Auto parts retailers have had a solid run this year with all the major players recording solid gains. However, O’Reilly Automotive Inc (NASDAQ:ORLY)’ is the one which takes the cake when it comes to share price appreciation and growth trajectory. The stock is up almost 27% so far this year, easily outperforming its peers and considering the moves it is making, I doubt that there will be any let up in its momentum.
The stock’s rise this year has been helped by a couple of stellar earnings reports while its initiative to return cash to shareholders through buybacks is another positive. More importantly, what really adds to the allure of owning O’Reilly Automotive Inc (NASDAQ:ORLY) is its positive same-store sales growth, while peers such as Advance Auto Parts, Inc. (NYSE:AAP) and AutoZone, Inc. (NYSE:AZO) have been struggling with negative same-store sales.
Reading the trends
O’Reilly Automotive Inc (NASDAQ:ORLY) has positioned itself well to benefit from the high average age of vehicles on the U.S. roads, which is at 10.8 years. While sales of new vehicles might be picking up due to the housing rebound and consumers finally deciding to upgrade, it is unmistakable that vehicles require maintenance and routine maintenance of vehicles will lead to better revenue for the company going forward.

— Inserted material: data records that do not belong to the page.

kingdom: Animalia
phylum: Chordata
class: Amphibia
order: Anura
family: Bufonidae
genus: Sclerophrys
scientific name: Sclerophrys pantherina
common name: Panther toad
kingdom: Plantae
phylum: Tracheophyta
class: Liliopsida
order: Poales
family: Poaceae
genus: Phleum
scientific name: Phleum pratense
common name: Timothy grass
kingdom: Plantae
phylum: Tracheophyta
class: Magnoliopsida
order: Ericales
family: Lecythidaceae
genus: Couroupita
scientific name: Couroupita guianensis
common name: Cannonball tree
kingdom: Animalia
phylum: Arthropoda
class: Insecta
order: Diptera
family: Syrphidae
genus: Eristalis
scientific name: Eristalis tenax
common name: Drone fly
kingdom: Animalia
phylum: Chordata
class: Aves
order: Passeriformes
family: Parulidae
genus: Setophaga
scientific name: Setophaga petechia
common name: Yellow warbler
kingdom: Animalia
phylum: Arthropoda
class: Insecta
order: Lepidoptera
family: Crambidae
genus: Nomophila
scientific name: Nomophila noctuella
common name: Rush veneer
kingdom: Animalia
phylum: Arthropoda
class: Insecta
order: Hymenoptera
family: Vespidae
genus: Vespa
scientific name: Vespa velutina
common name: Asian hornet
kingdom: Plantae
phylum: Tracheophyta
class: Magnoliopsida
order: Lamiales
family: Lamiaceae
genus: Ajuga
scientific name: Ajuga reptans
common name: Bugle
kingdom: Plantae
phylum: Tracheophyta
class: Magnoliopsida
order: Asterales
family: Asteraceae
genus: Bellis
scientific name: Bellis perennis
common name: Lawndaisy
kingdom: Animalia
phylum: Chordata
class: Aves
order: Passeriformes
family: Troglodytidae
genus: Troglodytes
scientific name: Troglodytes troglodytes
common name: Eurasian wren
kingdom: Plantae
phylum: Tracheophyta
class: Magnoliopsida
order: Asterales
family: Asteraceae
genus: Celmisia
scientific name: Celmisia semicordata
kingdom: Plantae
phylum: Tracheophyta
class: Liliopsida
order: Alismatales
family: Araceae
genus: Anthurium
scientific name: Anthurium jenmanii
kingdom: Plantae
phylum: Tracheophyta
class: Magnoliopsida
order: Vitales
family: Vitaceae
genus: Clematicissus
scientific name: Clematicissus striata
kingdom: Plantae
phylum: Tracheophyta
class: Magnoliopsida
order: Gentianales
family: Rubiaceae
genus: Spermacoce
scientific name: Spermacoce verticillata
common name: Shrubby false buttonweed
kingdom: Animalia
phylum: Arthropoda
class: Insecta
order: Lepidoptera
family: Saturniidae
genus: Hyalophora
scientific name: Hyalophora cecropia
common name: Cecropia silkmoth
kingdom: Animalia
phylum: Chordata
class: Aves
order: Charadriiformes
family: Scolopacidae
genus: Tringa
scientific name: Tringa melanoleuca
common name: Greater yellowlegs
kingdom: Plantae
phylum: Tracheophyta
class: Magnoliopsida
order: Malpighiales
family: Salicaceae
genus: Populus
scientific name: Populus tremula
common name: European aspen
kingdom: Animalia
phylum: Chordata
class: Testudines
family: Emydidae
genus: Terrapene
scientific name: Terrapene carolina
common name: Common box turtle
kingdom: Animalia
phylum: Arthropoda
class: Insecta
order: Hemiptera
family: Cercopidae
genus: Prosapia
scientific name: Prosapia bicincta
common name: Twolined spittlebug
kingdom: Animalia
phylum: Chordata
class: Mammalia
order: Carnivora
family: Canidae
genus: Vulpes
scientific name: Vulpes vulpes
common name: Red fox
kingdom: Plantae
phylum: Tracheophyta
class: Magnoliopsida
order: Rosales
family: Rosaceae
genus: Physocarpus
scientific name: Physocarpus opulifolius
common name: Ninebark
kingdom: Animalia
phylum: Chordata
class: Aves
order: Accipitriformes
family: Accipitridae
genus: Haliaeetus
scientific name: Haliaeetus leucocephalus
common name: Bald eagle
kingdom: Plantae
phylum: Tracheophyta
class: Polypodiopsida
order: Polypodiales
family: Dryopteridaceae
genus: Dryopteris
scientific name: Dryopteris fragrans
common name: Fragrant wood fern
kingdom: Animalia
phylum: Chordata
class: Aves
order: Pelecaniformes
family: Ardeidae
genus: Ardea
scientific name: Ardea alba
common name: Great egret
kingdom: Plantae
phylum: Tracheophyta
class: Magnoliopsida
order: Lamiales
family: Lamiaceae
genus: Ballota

Moreover, management believes that the new vehicles being manufactured are superior in terms of engineering and manufacturing, and this should contribute to the long-term success of the aftermarket retailers. Also, the complexity in the engineering of the new vehicles means costlier parts that result in higher sales, and this was one of the reasons behind O’Reilly Automotive Inc (NASDAQ:ORLY)’s solid performance in the previous quarter.
Thus, a combination of older vehicles on the road and an increasing number of new, state-of-the-art vehicles indicates that aftermarket retailers aren’t going out of business and the positive outlook for new vehicle sales this year isn’t exactly a disadvantage for the likes of O’Reilly Automotive Inc (NASDAQ:ORLY). This makes companies in this sector a solid pick irrespective of the state of the economy as the older vehicles will ultimately require maintenance.
Delivering growth and value
To benefit from the rising number of vehicles on the road, O’Reilly Automotive Inc (NASDAQ:ORLY) has been aggressively opening stores and distribution centers. O’Reilly intends to open around 190 stores this year as it looks to expand its network and compete with the others. The company’s distribution centers have been contributing to its efficiency and leading to gross margin growth, leading it to bump up its gross margin guidance in its last quarterly report.